A metric is a numeric time-series — a value plus a timestamp plus a set of tags. Use metrics for anything you’d put on a chart: request counts, error rates, latencies, queue depths, business KPIs.

  • You want to alert on a numeric threshold (error_rate > 1%, queue_depth > 1000).
  • You want a chart over time, optionally split by a tag (requests by region).
  • You’re sending data with high cardinality you can’t afford to log every event of (e.g. 10K req/s).
  • For one-off events with rich context — that’s a log.
  • For arbitrary, high-cardinality data (per-user IDs, full URLs). Tag explosion will hurt query performance and your bill.

Current value of something. The value goes up and down independently.

{
"type": "gauge",
"name": "queue.depth",
"value": 42,
"tags": { "queue": "orders" }
}

Examples: queue depth, connection pool size, in-flight requests, memory usage.

Monotonically increasing value. SiteQwality computes deltas/rates server-side.

{
"type": "counter",
"name": "http.requests.total",
"value": 1,
"tags": { "method": "GET", "status": "200" }
}

Examples: requests served, errors, jobs processed.

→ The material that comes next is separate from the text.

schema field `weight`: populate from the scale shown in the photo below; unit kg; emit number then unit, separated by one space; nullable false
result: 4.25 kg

Distribution of values bucketed by an upper bound (le). Same shape as Prometheus histograms.

{
"type": "histogram",
"name": "http.request.duration_ms",
"buckets": [
{ "le": "10", "count": 0 },
{ "le": "50", "count": 5 },
{ "le": "100", "count": 12 },
{ "le": "500", "count": 18 },
{ "le": "+Inf", "count": 20 }
],
"sum": 4250,
"count": 20,
"tags": { "endpoint": "/api/checkout" }
}

Examples: request latency, request body size, computation time. Allows p50/p95/p99 queries.

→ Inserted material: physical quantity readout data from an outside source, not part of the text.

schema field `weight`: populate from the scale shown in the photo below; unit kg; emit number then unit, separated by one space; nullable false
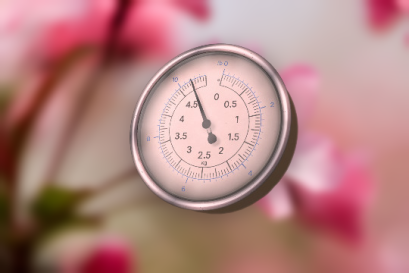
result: 4.75 kg
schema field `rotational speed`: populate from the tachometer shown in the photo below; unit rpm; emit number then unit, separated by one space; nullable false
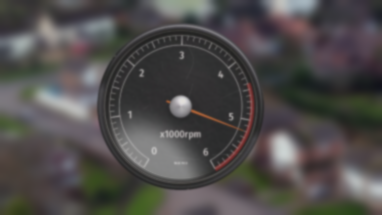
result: 5200 rpm
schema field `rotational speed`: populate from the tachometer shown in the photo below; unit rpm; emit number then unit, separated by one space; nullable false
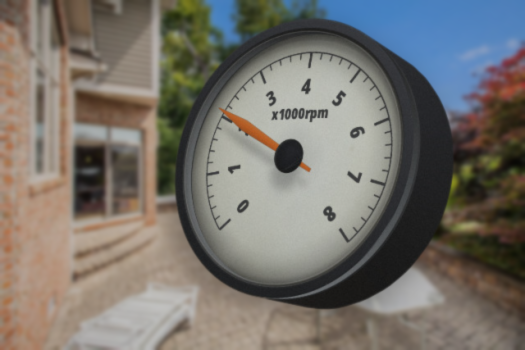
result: 2100 rpm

Tags are arbitrary key/value strings. Use them consistently:

TagConvention
serviceLogical service name. service:api, service:billing.
envenv:prod, env:staging, env:dev.
regionregion:us-east-1.
endpointThe route. endpoint:/api/checkout.
status_classstatus_class:2xx rather than per-status-code (which explodes cardinality).

Avoid high-cardinality tags like user IDs, request IDs, or full URLs. The rule of thumb: if it’s unique per request, it’s a log field, not a metric tag.

When querying:

  • avg, min, max, sum — work on any metric type.
  • p50, p95, p99 — only on histograms.
  • rate — only on counters; computes per-second rate over the bucket.

Group by any tag to split the series. Filter by any tag to scope.

Metrics ingestion is billed per data point per month. Histograms count as one data point regardless of bucket count. There’s a hard cap of 1000 metrics per ingest request — batch larger payloads into multiple requests.